I was feeling pretty humble standing there in the VIP Lounge among the dignitaries, politicians, diplomats, Secret Service Agents, media and other celebrities, with my fellow activists. His flight touched down, taxied, and Mandela, the living legend, entered the room. As I approached him I teared up. My tiny piece of the struggle was a big piece of my life. I caught that amazing smile and thought to myself, What a burden it must be to have people blubbering all over the place when they meet you. But I guess he's used to it. I shook his hand and gave him some copies of a pamphlet with several of his recent speeches -- always clear, precise, and elegant -- published by Pathfinder Press which I was helping to widely distribute. They were very attractive and professionally done and he seemed very pleased.

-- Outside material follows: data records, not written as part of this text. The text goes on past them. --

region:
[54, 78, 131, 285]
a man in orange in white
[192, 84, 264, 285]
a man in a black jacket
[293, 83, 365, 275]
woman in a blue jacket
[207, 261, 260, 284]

I managed to blurt out, "It's an honor to meet you." He replied, "Well it's an honor to meet you." "But I'm nobody special," I protested. Mandela looked me in the eye, smiled and said, "Well you become someone special when you fight for freedom."

The Struggle Continues

South Africa, a ravishingly beautiful land where we met so many warm and friendly people, is still far from overcoming the brutal legacy of apartheid. It remains starkly unequal and there is growing unrest and turmoil, especially from industrial workers and agricultural laborers. Corruption among the small, emerging layer of newly-rich Africans who have gained entry into the still-white dominated business and financial summits, has shocked and disgusted the many who still lack running water or decent housing, or who are among the 25% -- 50% among Black African youth -- who are officially unemployed. Police violence is rampant, as exemplified by the cold-blooded murder of 34 striking platinum miners by police last year.

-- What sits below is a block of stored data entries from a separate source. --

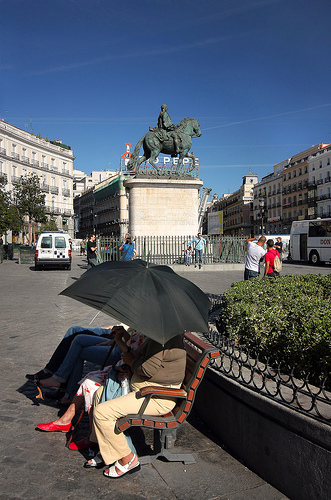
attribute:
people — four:
[19, 306, 193, 480]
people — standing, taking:
[241, 235, 279, 279]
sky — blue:
[116, 12, 282, 119]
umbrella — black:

Nelson Mandela and his generation of revolutionaries like Oliver Tambo, Walter Sisulu, Joe Slovo, Ruth First and so many others, are almost all gone now, but what they fundamentally accomplished by destroying the structures and prerogatives of apartheid, was to lay the foundations to advance around questions such as land reform, education, access to medical care, women's rights, and decent housing. The destruction of apartheid established the democratic and political space, the rights for working people to move about freely, to associate, and to organize in their interests, which they are doing every day, in the ongoing fight for social justice and social equality. The struggle, personified by Madiba, the Xhosa name by which Mandela was affectionately known, conquered dignity and democratic freedom, the prerequisite for the previously oppressed majority to win a good and better life, to pursue happiness.

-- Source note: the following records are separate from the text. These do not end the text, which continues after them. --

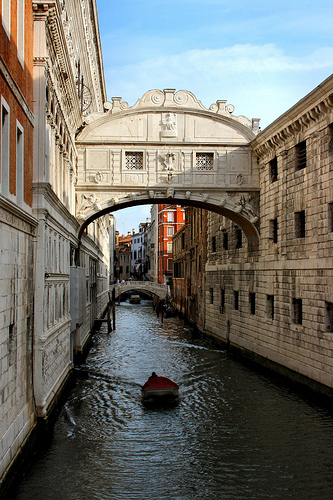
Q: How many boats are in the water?
A: One.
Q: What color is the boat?
A: Red.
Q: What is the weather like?
A: Sunny.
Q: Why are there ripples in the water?
A: The boat is moving.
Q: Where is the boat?
A: In the water.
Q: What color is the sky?
A: Blue.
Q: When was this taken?
A: During the day.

The ideas and example of Nelson Mandela will never die as long as human beings live and fight for freedom, justice, and equality by any means necessary.
(Ike Nahem has lived in Westview since 1999 with his wife Erin and son Andrew. He activism against apartheid goes back to the late 1960s. Ike is an Amtrak locomotive engineer and member of the Brotherhood of Locomotive Engineers and Trainmen, a division of the Teamsters Union. He drives high-speed trains from New York to Washington, DC.)